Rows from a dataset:
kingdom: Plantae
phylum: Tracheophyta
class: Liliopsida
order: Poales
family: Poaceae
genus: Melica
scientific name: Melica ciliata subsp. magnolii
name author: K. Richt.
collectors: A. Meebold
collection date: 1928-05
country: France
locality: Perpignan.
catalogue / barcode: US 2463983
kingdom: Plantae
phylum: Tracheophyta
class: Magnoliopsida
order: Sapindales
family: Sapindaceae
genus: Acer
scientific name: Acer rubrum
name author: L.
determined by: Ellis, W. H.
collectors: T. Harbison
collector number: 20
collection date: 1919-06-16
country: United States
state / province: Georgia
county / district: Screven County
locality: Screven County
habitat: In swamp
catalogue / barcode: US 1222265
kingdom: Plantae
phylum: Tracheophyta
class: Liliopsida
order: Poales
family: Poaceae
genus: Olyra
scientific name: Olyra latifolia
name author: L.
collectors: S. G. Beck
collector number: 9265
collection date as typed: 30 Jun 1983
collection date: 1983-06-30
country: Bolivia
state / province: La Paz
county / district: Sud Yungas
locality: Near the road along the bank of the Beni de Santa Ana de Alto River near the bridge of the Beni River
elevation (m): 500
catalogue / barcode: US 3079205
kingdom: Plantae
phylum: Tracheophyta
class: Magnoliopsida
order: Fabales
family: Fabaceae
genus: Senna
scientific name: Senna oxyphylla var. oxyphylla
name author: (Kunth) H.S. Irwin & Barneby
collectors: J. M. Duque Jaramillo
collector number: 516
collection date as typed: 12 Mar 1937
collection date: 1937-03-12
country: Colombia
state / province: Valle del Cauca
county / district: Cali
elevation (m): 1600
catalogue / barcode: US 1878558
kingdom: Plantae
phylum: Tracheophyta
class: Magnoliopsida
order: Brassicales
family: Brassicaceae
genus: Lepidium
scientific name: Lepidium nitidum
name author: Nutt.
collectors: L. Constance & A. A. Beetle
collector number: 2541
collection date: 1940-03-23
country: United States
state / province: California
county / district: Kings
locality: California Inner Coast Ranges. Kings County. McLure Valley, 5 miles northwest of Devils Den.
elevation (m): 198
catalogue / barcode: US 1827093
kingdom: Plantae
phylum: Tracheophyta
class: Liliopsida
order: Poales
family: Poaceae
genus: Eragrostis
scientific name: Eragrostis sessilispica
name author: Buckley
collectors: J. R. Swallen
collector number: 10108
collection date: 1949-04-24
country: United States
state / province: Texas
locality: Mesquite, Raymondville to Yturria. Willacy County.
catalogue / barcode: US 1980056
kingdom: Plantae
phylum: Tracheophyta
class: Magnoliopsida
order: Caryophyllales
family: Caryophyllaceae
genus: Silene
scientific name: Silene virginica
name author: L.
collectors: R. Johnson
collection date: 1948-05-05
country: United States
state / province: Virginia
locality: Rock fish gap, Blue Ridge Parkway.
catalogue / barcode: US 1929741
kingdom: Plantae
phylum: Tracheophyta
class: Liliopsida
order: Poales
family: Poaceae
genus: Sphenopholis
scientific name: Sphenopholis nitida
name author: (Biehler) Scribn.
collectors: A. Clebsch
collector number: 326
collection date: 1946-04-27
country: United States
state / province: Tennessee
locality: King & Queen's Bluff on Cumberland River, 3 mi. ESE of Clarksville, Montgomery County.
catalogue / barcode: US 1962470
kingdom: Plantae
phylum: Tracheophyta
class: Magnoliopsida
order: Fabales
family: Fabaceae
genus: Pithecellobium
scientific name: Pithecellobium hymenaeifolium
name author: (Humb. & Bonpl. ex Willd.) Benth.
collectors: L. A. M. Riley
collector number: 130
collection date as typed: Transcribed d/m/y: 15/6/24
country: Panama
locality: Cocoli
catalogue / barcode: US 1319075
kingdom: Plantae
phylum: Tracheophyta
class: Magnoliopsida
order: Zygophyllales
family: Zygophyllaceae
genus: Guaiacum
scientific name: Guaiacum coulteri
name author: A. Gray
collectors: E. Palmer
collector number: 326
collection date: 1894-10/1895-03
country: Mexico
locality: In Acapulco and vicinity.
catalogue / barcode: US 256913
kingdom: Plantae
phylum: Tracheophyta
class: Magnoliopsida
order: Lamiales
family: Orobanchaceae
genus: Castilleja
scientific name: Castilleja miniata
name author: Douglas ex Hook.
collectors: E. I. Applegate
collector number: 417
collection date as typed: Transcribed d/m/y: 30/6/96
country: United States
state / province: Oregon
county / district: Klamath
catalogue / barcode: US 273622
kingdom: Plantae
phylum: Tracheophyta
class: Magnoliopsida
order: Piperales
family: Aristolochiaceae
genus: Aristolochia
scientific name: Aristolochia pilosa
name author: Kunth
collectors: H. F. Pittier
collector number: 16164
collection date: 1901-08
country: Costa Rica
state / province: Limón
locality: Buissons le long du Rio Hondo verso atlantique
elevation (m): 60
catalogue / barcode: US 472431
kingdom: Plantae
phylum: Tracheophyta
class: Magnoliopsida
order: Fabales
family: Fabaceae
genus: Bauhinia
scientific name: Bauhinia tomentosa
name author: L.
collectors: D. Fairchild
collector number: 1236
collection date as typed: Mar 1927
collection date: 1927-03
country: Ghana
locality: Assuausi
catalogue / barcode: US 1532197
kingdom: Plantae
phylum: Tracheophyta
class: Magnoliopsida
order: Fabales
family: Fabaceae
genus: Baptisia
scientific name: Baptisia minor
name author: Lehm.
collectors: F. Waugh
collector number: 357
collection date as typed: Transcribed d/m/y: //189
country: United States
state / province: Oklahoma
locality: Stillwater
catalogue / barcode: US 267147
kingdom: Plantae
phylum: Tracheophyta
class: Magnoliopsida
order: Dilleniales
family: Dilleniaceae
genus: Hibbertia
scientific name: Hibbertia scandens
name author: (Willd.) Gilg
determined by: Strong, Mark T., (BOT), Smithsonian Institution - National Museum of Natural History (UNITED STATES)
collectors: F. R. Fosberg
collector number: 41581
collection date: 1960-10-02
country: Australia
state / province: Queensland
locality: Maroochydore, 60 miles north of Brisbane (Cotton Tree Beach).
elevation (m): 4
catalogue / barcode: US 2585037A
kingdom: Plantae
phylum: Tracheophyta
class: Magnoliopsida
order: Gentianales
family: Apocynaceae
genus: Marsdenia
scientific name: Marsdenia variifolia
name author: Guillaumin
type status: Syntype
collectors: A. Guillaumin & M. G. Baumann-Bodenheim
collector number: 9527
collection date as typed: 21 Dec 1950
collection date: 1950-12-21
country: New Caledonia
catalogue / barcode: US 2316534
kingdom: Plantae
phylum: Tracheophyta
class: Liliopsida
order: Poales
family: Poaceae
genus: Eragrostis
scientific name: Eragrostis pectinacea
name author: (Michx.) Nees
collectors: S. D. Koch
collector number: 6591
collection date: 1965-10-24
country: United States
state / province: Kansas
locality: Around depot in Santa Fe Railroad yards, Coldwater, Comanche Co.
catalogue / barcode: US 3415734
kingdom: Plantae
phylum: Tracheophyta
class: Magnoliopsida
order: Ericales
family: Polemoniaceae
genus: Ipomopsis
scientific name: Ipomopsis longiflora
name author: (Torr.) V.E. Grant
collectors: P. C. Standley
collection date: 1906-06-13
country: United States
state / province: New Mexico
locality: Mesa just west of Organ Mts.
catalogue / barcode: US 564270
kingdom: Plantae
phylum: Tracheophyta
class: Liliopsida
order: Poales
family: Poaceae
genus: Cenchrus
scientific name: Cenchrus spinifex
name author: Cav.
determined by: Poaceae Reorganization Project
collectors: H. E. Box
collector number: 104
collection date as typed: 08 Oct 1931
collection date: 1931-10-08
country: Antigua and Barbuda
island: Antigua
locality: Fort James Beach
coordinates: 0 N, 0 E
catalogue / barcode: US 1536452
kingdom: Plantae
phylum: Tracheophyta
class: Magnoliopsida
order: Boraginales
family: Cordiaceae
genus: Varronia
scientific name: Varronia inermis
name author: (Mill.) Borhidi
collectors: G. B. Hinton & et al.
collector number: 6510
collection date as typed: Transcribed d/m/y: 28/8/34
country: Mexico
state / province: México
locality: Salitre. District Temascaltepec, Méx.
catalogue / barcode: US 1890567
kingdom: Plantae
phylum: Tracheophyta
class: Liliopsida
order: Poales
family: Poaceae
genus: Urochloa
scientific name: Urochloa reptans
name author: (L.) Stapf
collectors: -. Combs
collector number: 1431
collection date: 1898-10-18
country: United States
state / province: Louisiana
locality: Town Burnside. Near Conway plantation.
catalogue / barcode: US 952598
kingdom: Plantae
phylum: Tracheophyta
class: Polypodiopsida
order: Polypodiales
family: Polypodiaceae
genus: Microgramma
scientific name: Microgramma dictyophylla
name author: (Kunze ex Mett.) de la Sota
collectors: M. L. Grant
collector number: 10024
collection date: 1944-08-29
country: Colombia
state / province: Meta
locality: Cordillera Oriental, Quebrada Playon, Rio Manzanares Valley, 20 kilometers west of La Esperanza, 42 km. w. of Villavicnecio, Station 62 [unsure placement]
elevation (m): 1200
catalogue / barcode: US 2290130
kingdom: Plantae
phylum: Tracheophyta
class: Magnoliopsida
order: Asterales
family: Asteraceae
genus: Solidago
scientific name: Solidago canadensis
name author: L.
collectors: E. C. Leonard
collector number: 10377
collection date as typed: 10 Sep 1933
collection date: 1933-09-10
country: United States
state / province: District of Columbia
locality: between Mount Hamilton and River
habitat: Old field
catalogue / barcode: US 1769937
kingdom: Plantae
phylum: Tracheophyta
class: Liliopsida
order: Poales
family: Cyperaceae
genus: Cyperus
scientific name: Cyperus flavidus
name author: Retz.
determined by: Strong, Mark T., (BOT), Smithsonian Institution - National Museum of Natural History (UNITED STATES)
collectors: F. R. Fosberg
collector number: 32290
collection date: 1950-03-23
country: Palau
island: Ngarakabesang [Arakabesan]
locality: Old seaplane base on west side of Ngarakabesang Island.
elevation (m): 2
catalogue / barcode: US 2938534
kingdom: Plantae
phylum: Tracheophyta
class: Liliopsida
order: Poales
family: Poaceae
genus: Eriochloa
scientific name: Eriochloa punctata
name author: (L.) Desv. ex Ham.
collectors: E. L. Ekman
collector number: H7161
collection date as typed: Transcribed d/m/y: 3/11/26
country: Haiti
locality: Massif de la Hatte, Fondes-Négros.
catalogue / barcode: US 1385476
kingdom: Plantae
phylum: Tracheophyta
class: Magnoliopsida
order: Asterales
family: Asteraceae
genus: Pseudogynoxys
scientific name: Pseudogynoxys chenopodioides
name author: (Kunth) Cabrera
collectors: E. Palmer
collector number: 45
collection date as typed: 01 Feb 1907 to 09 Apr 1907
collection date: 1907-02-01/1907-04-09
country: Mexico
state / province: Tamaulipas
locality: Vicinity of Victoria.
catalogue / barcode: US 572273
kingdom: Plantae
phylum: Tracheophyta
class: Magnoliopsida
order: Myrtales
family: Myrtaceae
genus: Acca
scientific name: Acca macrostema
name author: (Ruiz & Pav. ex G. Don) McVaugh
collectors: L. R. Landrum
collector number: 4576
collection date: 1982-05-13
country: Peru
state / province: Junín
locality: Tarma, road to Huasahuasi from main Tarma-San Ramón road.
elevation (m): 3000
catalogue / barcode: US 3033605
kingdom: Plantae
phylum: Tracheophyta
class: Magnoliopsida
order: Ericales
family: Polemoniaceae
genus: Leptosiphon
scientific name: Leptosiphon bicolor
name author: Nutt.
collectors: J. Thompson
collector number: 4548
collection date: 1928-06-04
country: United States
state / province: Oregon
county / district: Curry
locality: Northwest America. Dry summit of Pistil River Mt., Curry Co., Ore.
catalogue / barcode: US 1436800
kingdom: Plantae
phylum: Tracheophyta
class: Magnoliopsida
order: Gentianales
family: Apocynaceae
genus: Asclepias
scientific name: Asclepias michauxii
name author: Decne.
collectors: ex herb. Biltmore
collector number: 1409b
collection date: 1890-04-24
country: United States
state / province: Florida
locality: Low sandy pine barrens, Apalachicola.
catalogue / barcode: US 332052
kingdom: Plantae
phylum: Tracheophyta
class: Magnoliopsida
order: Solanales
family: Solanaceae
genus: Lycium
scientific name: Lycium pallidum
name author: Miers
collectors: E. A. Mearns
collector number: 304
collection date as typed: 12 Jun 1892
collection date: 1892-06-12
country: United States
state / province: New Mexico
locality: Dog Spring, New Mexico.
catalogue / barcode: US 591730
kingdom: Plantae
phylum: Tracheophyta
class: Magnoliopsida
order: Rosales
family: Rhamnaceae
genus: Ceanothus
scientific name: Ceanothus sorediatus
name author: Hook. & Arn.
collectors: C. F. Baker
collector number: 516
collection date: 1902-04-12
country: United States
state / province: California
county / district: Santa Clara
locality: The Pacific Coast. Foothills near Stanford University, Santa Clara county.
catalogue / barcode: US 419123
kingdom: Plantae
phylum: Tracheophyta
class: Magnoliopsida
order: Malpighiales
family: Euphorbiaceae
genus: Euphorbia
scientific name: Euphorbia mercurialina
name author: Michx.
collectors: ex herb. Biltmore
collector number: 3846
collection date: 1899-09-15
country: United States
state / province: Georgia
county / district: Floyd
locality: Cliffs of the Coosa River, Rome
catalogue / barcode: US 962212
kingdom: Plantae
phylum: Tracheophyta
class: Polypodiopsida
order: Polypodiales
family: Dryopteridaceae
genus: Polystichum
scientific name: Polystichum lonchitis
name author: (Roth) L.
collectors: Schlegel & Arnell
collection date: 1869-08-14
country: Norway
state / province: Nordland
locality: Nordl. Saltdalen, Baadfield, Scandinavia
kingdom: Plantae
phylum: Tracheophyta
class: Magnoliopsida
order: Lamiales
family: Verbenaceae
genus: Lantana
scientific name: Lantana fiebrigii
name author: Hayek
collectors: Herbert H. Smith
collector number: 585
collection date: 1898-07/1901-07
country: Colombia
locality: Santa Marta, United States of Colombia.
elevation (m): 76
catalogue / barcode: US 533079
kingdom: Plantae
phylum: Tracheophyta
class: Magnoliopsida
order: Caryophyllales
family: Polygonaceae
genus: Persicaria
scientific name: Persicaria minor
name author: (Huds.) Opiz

** Job **
Starting with the line with "elevation (m): 60" and going on through the line with "state / province: Queensland", give those lines of the listing again with "collector number" swapped for "collection number" and nothing else changed.

** Final answer **
elevation (m): 60
catalogue / barcode: US 472431
kingdom: Plantae
phylum: Tracheophyta
class: Magnoliopsida
order: Fabales
family: Fabaceae
genus: Bauhinia
scientific name: Bauhinia tomentosa
name author: L.
collectors: D. Fairchild
collection number: 1236
collection date as typed: Mar 1927
collection date: 1927-03
country: Ghana
locality: Assuausi
catalogue / barcode: US 1532197
kingdom: Plantae
phylum: Tracheophyta
class: Magnoliopsida
order: Fabales
family: Fabaceae
genus: Baptisia
scientific name: Baptisia minor
name author: Lehm.
collectors: F. Waugh
collection number: 357
collection date as typed: Transcribed d/m/y: //189
country: United States
state / province: Oklahoma
locality: Stillwater
catalogue / barcode: US 267147
kingdom: Plantae
phylum: Tracheophyta
class: Magnoliopsida
order: Dilleniales
family: Dilleniaceae
genus: Hibbertia
scientific name: Hibbertia scandens
name author: (Willd.) Gilg
determined by: Strong, Mark T., (BOT), Smithsonian Institution - National Museum of Natural History (UNITED STATES)
collectors: F. R. Fosberg
collection number: 41581
collection date: 1960-10-02
country: Australia
state / province: Queensland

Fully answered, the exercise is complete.